Geographic Criteria. There are two types of locations that meet the geographic criteria. One is a "Persistent Poverty County" (PPC), which requires a poverty rate of 20 percent or more for four consecutive time periods, about 10 years apart, spanning approximately 30 years. The other is a "disadvantaged" census tract, as determined by the Climate and Economic Justice Screening Tool. To be so designated, the census tract must (i) have a household income in the 65th percentile for low-income (meaning 200 percent or more below the federal poverty level, students enrolled in higher education) and (ii) be in the 90th percentile for either energy cost burden or pollution exposure criteria. Energy cost burden is calculated based on the average household annual energy cost in dollars divided by the average household income. The pollution exposure test is based on the level of PM2.5 exposure, measured based on the weight per cubic meter of fine inhalable particles with 2.5 or smaller micrometer diameters.

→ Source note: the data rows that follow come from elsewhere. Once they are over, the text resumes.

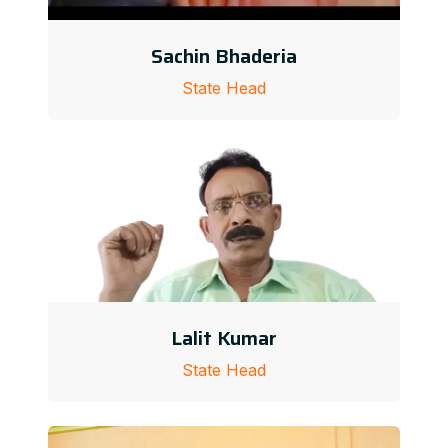
Sachin Bhaderia
State Head
Lalit Kumar
State Head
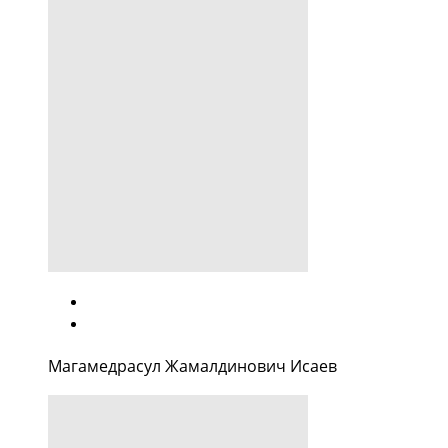
Магамедрасул Жамалдинович Исаев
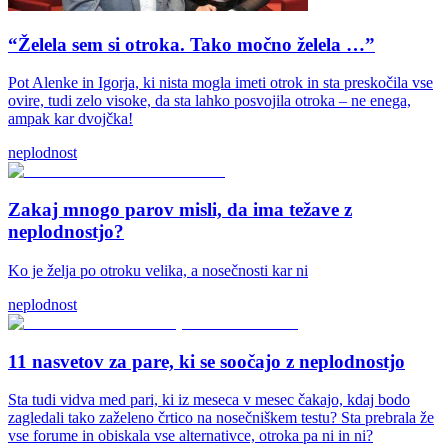
“Želela sem si otroka. Tako močno želela …”
Pot Alenke in Igorja, ki nista mogla imeti otrok in sta preskočila vse
ovire, tudi zelo visoke, da sta lahko posvojila otroka – ne enega,
ampak kar dvojčka!
neplodnost
Zakaj mnogo parov misli, da ima težave z
neplodnostjo?
Ko je želja po otroku velika, a nosečnosti kar ni
neplodnost
11 nasvetov za pare, ki se soočajo z neplodnostjo
Sta tudi vidva med pari, ki iz meseca v mesec čakajo, kdaj bodo
zagledali tako zaželeno črtico na nosečniškem testu? Sta prebrala že
vse forume in obiskala vse alternativce, otroka pa ni in ni?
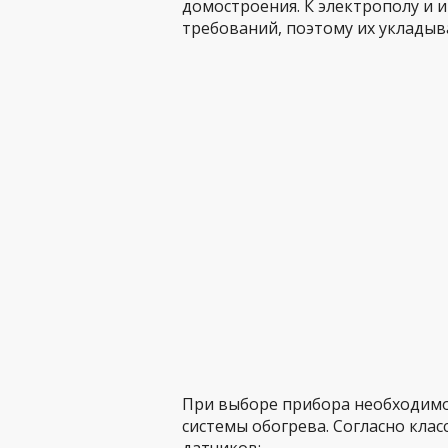
домостроения. К электрополу и 
требований, поэтому их укладыв
При выборе прибора необходимо
системы обогрева. Согласно кл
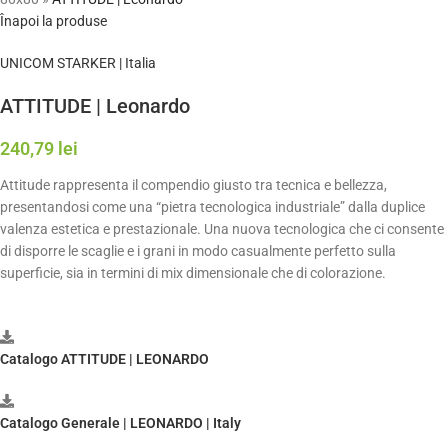
Înapoi la produse
UNICOM STARKER | Italia
ATTITUDE | Leonardo
240,79
lei
Attitude rappresenta il compendio giusto tra tecnica e bellezza,
presentandosi come una “pietra tecnologica industriale” dalla duplice
valenza estetica e prestazionale. Una nuova tecnologica che ci consente
di disporre le scaglie e i grani in modo casualmente perfetto sulla
superficie, sia in termini di mix dimensionale che di colorazione.
Catalogo ATTITUDE | LEONARDO
Catalogo Generale | LEONARDO | Italy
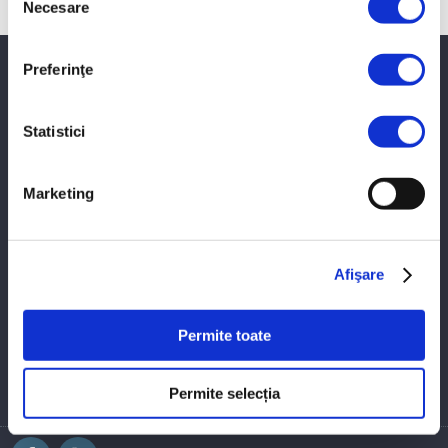
Necesare
consimțământului
Preferinţe
PROINVEST SRL
LEMKEN
Statistici
MA-AG
Marketing
CLAAS
Afişare
AMAZONE
UTILAJE SECOND HAND
Permite toate
MASCHIO GASPARDO
Permite selecția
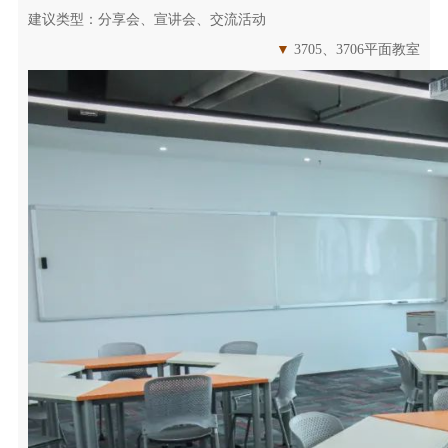
建议类型：分享会、宣讲会、交流活动
▼
3705、3706平面教室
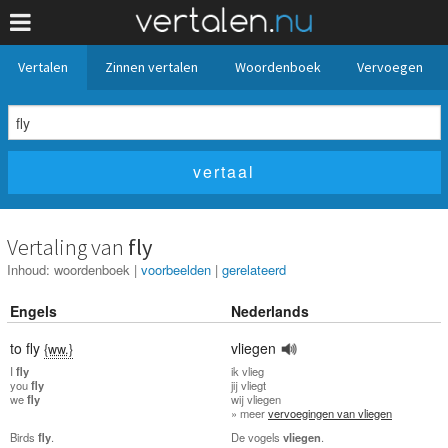
Vertalen
Zinnen vertalen
Woordenboek
Vervoegen
Vertaling van
fly
Inhoud:
woordenboek
|
voorbeelden
|
gerelateerd
Engels
Nederlands
to fly
vliegen
{ww.}
I
fly
ik
vlieg
you
fly
jij
vliegt
we
fly
wij
vliegen
» meer
vervoegingen van vliegen
Birds
fly
.
De vogels
vliegen
.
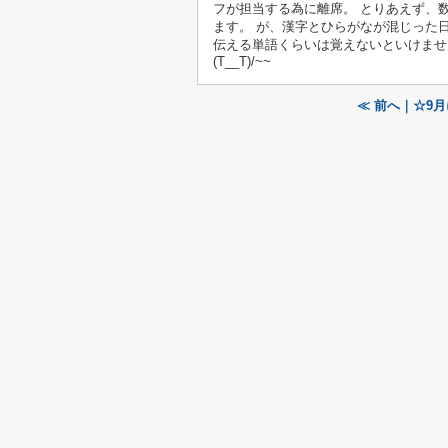
フが担当する為に離席。 とりあえず、
ます。 が、漢字とひらがなが混じった
伝える単語くらいは覚えないといけませ
(T__T)/~~
≪ 前へ｜☆9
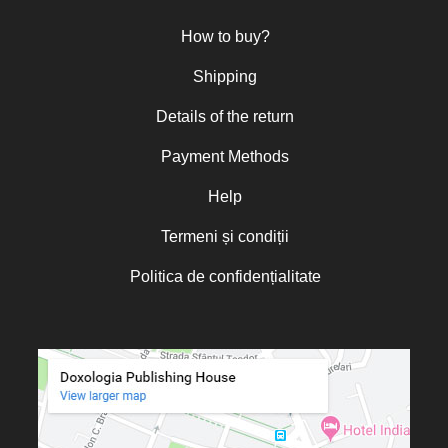
How to buy?
Shipping
Details of the return
Payment Methods
Help
Termeni și condiții
Politica de confidențialitate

The Department of Energy (DOE) has generated an easy-to-use mapping tool, which is accessed by clicking "OK" at the bottom of the pop-up page describing the Program and then selecting the two "Additional Selection Criteria" options on the left-hand side under "Map Layers." The map enables the user to zoom in to a specific location to identify if the location qualifies as a PPC (illustrated below in dark purple) or a "disadvantaged census tract" (illustrated below in light purple).